◆ Assignment
Where a line has odd spacing or punctuation, keep it; transcribe all the entries exactly.

* * * * *

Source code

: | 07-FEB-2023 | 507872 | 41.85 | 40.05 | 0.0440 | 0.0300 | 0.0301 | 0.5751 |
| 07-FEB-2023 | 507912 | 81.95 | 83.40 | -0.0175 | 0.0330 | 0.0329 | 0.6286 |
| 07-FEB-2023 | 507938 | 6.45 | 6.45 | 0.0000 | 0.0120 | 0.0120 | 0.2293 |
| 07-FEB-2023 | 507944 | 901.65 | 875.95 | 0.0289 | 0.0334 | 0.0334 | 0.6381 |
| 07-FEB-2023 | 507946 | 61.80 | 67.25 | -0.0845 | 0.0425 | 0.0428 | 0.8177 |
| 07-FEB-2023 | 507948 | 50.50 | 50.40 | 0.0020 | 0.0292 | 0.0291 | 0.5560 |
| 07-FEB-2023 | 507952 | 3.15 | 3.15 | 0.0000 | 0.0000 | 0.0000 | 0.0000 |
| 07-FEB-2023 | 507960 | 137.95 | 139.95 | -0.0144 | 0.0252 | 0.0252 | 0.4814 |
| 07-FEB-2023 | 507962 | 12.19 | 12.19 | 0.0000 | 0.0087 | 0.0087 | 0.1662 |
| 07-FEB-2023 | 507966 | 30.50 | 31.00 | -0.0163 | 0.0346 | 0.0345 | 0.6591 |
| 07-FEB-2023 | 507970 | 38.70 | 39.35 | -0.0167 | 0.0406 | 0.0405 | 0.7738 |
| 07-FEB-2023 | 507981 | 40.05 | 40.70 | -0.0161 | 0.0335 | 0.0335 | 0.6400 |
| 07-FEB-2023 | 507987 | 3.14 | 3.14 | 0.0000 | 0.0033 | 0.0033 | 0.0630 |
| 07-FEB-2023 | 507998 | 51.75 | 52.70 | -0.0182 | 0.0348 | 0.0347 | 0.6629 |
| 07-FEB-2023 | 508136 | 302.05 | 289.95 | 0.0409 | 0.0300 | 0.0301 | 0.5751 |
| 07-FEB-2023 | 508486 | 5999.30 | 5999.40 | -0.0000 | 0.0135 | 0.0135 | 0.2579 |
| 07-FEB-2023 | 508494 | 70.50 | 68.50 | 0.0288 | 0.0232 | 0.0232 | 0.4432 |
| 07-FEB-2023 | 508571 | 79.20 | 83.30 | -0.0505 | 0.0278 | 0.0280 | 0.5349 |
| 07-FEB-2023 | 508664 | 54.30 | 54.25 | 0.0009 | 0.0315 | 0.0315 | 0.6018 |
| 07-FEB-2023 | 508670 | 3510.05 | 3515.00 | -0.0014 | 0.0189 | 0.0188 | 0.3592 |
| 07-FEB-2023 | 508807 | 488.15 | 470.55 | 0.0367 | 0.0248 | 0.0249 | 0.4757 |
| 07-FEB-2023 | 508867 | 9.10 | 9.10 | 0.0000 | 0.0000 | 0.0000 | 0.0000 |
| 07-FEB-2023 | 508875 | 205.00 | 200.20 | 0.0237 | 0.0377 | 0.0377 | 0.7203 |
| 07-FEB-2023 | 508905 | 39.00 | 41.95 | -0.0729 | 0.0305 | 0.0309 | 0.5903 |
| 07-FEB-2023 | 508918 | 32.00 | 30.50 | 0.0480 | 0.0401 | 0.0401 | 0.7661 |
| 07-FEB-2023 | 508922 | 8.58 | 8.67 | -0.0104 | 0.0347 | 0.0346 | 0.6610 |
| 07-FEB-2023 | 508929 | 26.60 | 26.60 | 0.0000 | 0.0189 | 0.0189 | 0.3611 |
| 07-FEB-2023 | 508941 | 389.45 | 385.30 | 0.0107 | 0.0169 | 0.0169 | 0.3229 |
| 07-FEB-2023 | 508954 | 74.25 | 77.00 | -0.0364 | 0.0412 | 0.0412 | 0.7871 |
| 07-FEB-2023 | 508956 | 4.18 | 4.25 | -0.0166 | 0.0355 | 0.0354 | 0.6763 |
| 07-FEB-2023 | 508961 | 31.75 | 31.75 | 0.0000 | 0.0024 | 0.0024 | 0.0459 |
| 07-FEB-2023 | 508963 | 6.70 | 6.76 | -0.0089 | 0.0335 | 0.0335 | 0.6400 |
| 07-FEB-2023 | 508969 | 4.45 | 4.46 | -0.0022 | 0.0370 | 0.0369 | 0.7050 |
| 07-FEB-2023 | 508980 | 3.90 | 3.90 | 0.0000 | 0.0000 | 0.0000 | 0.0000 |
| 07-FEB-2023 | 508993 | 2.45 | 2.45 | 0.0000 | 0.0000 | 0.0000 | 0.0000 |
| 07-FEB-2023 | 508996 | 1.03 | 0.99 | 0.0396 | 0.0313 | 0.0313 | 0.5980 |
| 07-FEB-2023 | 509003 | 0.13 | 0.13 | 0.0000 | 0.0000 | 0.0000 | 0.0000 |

* * * * *

◆ Answer box
Source code

: | 07-FEB-2023 | 507872 | 41.85 | 40.05 | 0.0440 | 0.0300 | 0.0301 | 0.5751 |
| 07-FEB-2023 | 507912 | 81.95 | 83.40 | -0.0175 | 0.0330 | 0.0329 | 0.6286 |
| 07-FEB-2023 | 507938 | 6.45 | 6.45 | 0.0000 | 0.0120 | 0.0120 | 0.2293 |
| 07-FEB-2023 | 507944 | 901.65 | 875.95 | 0.0289 | 0.0334 | 0.0334 | 0.6381 |
| 07-FEB-2023 | 507946 | 61.80 | 67.25 | -0.0845 | 0.0425 | 0.0428 | 0.8177 |
| 07-FEB-2023 | 507948 | 50.50 | 50.40 | 0.0020 | 0.0292 | 0.0291 | 0.5560 |
| 07-FEB-2023 | 507952 | 3.15 | 3.15 | 0.0000 | 0.0000 | 0.0000 | 0.0000 |
| 07-FEB-2023 | 507960 | 137.95 | 139.95 | -0.0144 | 0.0252 | 0.0252 | 0.4814 |
| 07-FEB-2023 | 507962 | 12.19 | 12.19 | 0.0000 | 0.0087 | 0.0087 | 0.1662 |
| 07-FEB-2023 | 507966 | 30.50 | 31.00 | -0.0163 | 0.0346 | 0.0345 | 0.6591 |
| 07-FEB-2023 | 507970 | 38.70 | 39.35 | -0.0167 | 0.0406 | 0.0405 | 0.7738 |
| 07-FEB-2023 | 507981 | 40.05 | 40.70 | -0.0161 | 0.0335 | 0.0335 | 0.6400 |
| 07-FEB-2023 | 507987 | 3.14 | 3.14 | 0.0000 | 0.0033 | 0.0033 | 0.0630 |
| 07-FEB-2023 | 507998 | 51.75 | 52.70 | -0.0182 | 0.0348 | 0.0347 | 0.6629 |
| 07-FEB-2023 | 508136 | 302.05 | 289.95 | 0.0409 | 0.0300 | 0.0301 | 0.5751 |
| 07-FEB-2023 | 508486 | 5999.30 | 5999.40 | -0.0000 | 0.0135 | 0.0135 | 0.2579 |
| 07-FEB-2023 | 508494 | 70.50 | 68.50 | 0.0288 | 0.0232 | 0.0232 | 0.4432 |
| 07-FEB-2023 | 508571 | 79.20 | 83.30 | -0.0505 | 0.0278 | 0.0280 | 0.5349 |
| 07-FEB-2023 | 508664 | 54.30 | 54.25 | 0.0009 | 0.0315 | 0.0315 | 0.6018 |
| 07-FEB-2023 | 508670 | 3510.05 | 3515.00 | -0.0014 | 0.0189 | 0.0188 | 0.3592 |
| 07-FEB-2023 | 508807 | 488.15 | 470.55 | 0.0367 | 0.0248 | 0.0249 | 0.4757 |
| 07-FEB-2023 | 508867 | 9.10 | 9.10 | 0.0000 | 0.0000 | 0.0000 | 0.0000 |
| 07-FEB-2023 | 508875 | 205.00 | 200.20 | 0.0237 | 0.0377 | 0.0377 | 0.7203 |
| 07-FEB-2023 | 508905 | 39.00 | 41.95 | -0.0729 | 0.0305 | 0.0309 | 0.5903 |
| 07-FEB-2023 | 508918 | 32.00 | 30.50 | 0.0480 | 0.0401 | 0.0401 | 0.7661 |
| 07-FEB-2023 | 508922 | 8.58 | 8.67 | -0.0104 | 0.0347 | 0.0346 | 0.6610 |
| 07-FEB-2023 | 508929 | 26.60 | 26.60 | 0.0000 | 0.0189 | 0.0189 | 0.3611 |
| 07-FEB-2023 | 508941 | 389.45 | 385.30 | 0.0107 | 0.0169 | 0.0169 | 0.3229 |
| 07-FEB-2023 | 508954 | 74.25 | 77.00 | -0.0364 | 0.0412 | 0.0412 | 0.7871 |
| 07-FEB-2023 | 508956 | 4.18 | 4.25 | -0.0166 | 0.0355 | 0.0354 | 0.6763 |
| 07-FEB-2023 | 508961 | 31.75 | 31.75 | 0.0000 | 0.0024 | 0.0024 | 0.0459 |
| 07-FEB-2023 | 508963 | 6.70 | 6.76 | -0.0089 | 0.0335 | 0.0335 | 0.6400 |
| 07-FEB-2023 | 508969 | 4.45 | 4.46 | -0.0022 | 0.0370 | 0.0369 | 0.7050 |
| 07-FEB-2023 | 508980 | 3.90 | 3.90 | 0.0000 | 0.0000 | 0.0000 | 0.0000 |
| 07-FEB-2023 | 508993 | 2.45 | 2.45 | 0.0000 | 0.0000 | 0.0000 | 0.0000 |
| 07-FEB-2023 | 508996 | 1.03 | 0.99 | 0.0396 | 0.0313 | 0.0313 | 0.5980 |
| 07-FEB-2023 | 509003 | 0.13 | 0.13 | 0.0000 | 0.0000 | 0.0000 | 0.0000 |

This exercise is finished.